Stereo Vision-Based Simultaneous Localization and Mapping with Ranging Aid
Young-Hee Lee, Technical University Munich, Germany / Chen Zhu, Technical University Munich, Germany / Gabriele Giorgi, German Aerospace Center (DLR), Germany / Christoph Guenther, Technical University Munich and DLR, Germany
Stereo vision-based Simultaneous Localization and Mapping (SLAM) is a viable tool for unmanned ground vehicles (rovers) to explore unknown and GPS-denied environments. Unlike monocular vision, it is possible to determine rover poses and build a map database without scale ambiguity by using stereo vision. However, incremental errors are unavoidable since vision-only SLAM is a dead-reckoning process in which current state is determined by using previous pose.
Loop closing is a technique generally applied to resolve and mitigate error accumulation. In this technique, matches of map points on a current scene are continuously searched in a database (loop detection) and when matches are detected, drifts are corrected (loop correction). By applying this method, errors accumulated along trajectories can be effectively compensated.
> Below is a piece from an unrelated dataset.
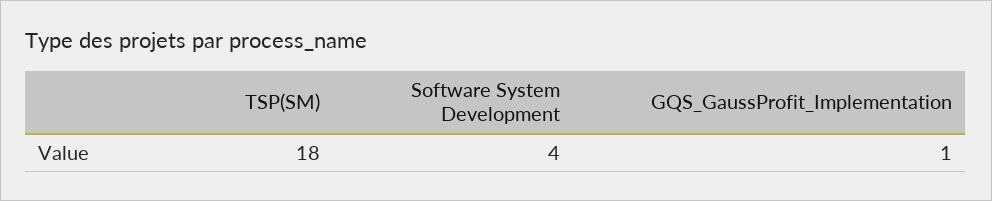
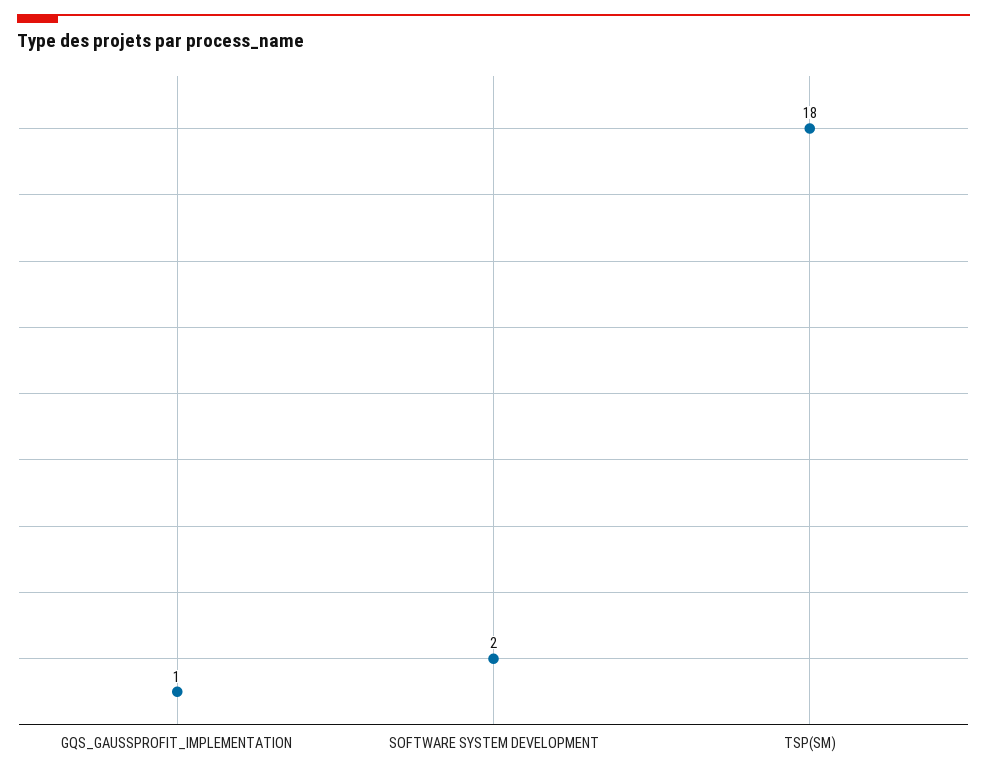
Software System Development: 4 -> 2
However, it is challenging to detect accurate and robust loop closures and correct the loops without introducing significant computational complexity.
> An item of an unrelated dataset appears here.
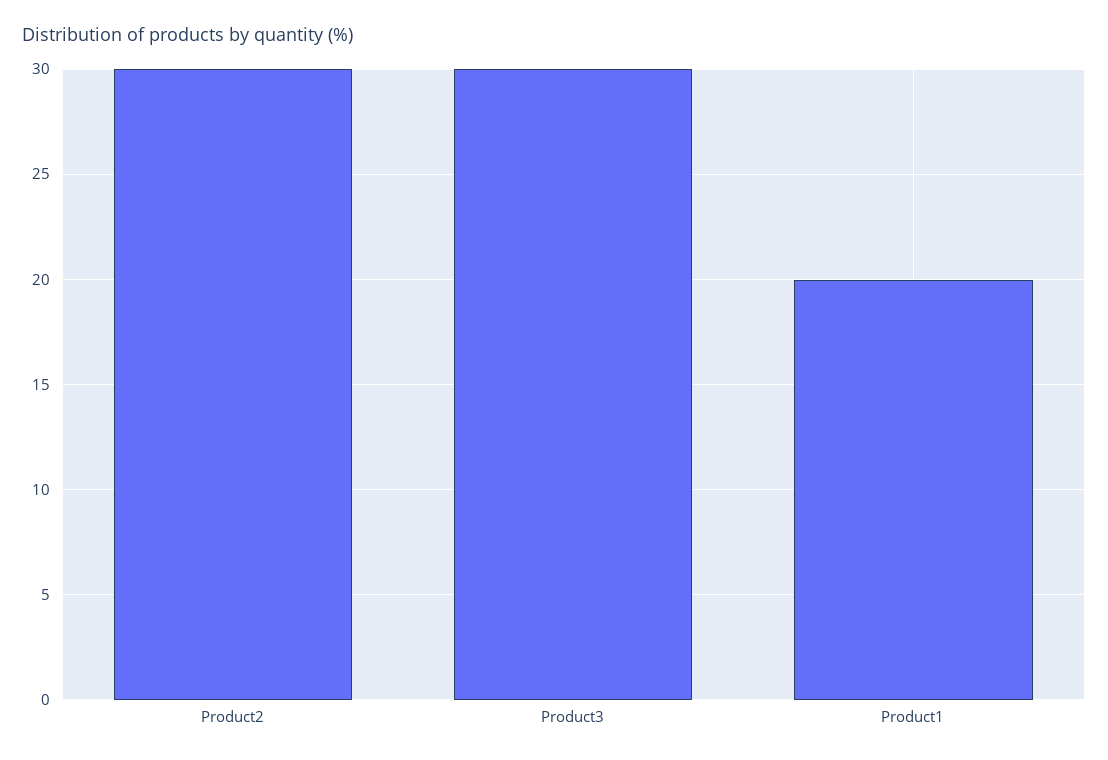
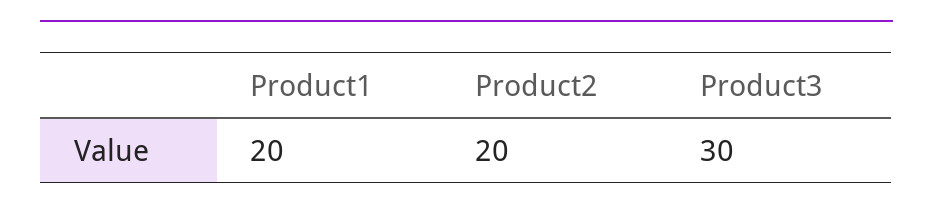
Product2: 30 -> 20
Furthermore, in order to operate any loop closing technique, a rover has to revisit previously observed places. This is an intrinsic problem of loop closure which results in constraining the mission planning.
We propose a different approach to resolve the drift problem in vision-based SLAM: fusion of ranging measurements with stereo vision. Ranging sensors mounted on a rover and located at a static base station provide distance measurements. The distance measurements from the ranging sensors are absolute values which are independent from the previously determined states, thus enabling compensation for drifts and more accurate estimation of the rover’s location without closing a loop.
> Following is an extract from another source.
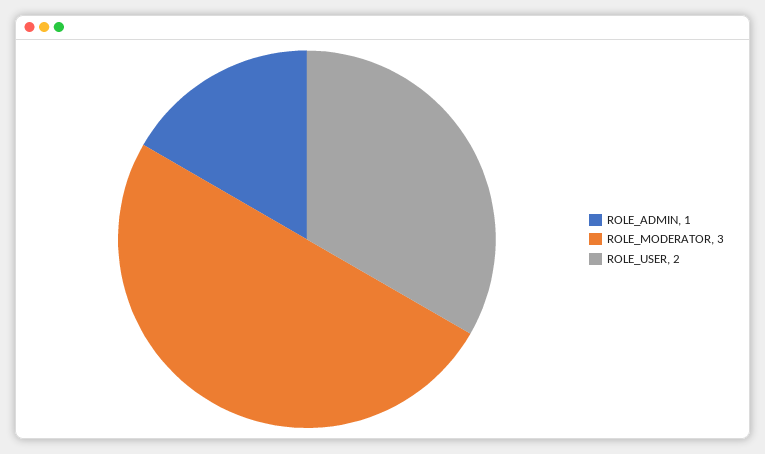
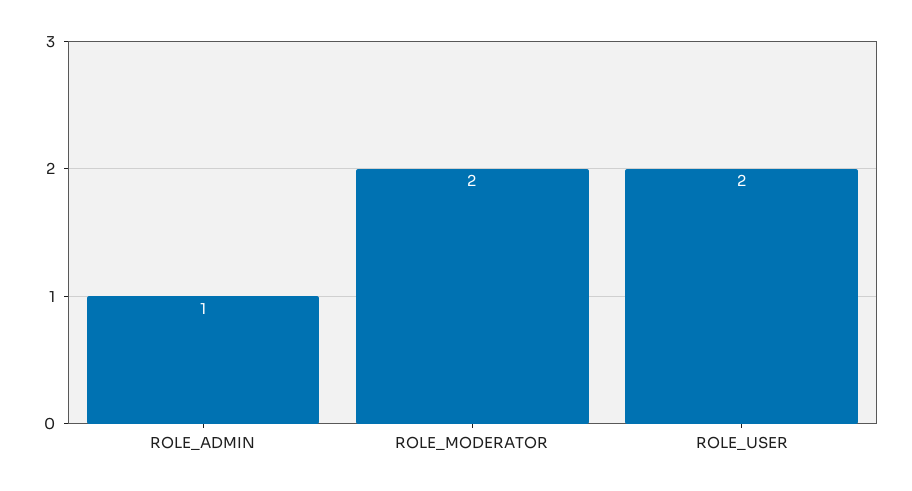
ROLE_MODERATOR: 3 -> 2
We present a simple graphical representation for keyframe-based stereo vision SLAM with ranging aid. Camera poses represented by the Lie algebra of rigid transformation in the 3D space (se3) and positions of map points represented by locations in the 3D Euclidean space are set as nodes (state variables) of the graph. A stereo camera gives feature points on the left and right images as visual measurements of the corresponding map points, and ranging sensors provide scalar measurements of the distances between the static base station and a rover. We assume that the location of the static base station is known, thus not a state variable. From the graph, we formulate a global bundle adjustment problem with a cost function given by the summation of re-projection and ranging squared errors over all defined edges with an appropriate weight between vision and ranging measurements. In addition, the Huber kernel is applied to robustify the cost function. We apply the Levenberg-Marquart algorithm for the optimization.
We evaluated the proposed algorithm by post-processing of the estimation results of vision-only SLAM. For a real stereo image dataset, sequence 07 of the KITTI dataset is used and ranging measurements are emulated by using the ground true poses provided by the dataset with superimposed Gaussian white noise. The results of the trajectories and the map points qualitatively show that the proposed algorithm gives a more accurate solution. We also compared the local accuracy by Relative Pose Errors (RPE) and global consistency by Absolute Trajectory Errors (ATE). These results quantitatively show that the proposed algorithm compensates the states drifts of the dead reckoning vision-only SLAM, moreover, it is comparable with loop closures.